(Data listing)

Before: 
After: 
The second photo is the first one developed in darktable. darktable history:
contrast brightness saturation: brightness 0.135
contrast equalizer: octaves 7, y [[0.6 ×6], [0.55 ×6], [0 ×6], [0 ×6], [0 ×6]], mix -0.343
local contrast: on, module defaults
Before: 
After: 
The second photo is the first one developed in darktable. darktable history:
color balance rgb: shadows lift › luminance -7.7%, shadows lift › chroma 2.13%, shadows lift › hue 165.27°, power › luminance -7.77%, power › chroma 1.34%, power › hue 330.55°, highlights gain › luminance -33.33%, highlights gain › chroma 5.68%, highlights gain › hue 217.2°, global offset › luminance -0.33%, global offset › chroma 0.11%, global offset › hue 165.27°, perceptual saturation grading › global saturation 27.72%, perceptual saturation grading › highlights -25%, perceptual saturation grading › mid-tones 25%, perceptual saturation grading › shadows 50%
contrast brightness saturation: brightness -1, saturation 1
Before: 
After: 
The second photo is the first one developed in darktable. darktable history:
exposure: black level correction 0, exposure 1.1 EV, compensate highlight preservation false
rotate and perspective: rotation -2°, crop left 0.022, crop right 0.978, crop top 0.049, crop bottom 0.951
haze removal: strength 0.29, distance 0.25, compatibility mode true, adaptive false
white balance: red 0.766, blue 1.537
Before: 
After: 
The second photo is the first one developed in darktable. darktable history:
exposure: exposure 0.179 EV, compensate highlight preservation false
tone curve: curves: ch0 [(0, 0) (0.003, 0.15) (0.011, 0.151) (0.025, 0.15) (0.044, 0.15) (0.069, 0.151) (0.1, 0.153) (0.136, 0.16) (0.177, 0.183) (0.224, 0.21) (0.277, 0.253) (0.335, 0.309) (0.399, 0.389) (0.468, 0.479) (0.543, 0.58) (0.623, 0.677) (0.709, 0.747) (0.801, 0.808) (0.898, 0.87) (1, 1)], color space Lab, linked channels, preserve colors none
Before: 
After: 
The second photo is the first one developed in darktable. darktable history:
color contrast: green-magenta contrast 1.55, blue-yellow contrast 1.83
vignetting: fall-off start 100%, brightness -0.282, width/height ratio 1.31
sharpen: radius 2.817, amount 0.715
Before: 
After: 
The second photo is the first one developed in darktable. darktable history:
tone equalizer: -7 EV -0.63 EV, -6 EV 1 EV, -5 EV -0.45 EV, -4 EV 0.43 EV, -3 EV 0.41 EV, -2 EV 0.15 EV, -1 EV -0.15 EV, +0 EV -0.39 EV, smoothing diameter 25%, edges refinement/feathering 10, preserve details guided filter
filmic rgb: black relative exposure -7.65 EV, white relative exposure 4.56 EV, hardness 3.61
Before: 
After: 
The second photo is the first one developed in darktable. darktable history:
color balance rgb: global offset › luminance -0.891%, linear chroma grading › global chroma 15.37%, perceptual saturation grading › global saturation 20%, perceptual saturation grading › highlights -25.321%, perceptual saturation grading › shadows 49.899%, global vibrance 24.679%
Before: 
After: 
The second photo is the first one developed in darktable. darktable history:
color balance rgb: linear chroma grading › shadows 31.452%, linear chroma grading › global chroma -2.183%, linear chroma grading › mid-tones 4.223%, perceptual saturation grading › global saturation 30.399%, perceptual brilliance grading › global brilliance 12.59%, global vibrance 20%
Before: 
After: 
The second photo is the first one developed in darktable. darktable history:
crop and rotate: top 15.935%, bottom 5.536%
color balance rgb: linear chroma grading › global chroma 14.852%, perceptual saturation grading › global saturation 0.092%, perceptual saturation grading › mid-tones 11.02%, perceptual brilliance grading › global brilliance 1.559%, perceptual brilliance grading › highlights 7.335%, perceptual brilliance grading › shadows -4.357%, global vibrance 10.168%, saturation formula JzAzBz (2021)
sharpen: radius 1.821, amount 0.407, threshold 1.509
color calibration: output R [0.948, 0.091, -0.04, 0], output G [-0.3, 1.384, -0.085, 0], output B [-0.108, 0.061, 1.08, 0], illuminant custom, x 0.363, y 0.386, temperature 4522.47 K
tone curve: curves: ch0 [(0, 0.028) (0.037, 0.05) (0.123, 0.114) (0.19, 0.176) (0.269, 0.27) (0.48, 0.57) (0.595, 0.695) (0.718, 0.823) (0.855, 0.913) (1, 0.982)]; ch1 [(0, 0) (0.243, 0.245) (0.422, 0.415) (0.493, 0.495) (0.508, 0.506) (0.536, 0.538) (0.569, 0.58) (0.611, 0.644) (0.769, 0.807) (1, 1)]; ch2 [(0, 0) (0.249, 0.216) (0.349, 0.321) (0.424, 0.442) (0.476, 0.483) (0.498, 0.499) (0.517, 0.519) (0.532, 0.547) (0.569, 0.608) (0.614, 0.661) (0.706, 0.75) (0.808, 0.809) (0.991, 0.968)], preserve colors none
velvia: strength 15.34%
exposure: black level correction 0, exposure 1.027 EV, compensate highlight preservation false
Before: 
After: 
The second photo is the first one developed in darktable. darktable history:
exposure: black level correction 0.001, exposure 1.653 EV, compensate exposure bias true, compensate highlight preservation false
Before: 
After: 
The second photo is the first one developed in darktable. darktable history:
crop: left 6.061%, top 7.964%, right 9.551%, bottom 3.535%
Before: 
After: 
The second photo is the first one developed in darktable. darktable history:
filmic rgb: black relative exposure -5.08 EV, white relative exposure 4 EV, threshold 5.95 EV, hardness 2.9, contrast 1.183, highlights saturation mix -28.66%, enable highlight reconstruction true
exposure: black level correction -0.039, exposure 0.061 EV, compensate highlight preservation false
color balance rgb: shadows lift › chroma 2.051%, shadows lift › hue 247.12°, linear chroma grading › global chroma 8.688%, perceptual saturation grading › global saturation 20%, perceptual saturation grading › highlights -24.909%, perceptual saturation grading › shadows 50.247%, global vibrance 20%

### [What is being asked]
Copy the lines of the data listing verbatim, starting at the first line and ending at the line that contains "local contrast: on, module defaults".

### [The answer]
Before: 
After: 
The second photo is the first one developed in darktable. darktable history:
contrast brightness saturation: brightness 0.135
contrast equalizer: octaves 7, y [[0.6 ×6], [0.55 ×6], [0 ×6], [0 ×6], [0 ×6]], mix -0.343
local contrast: on, module defaults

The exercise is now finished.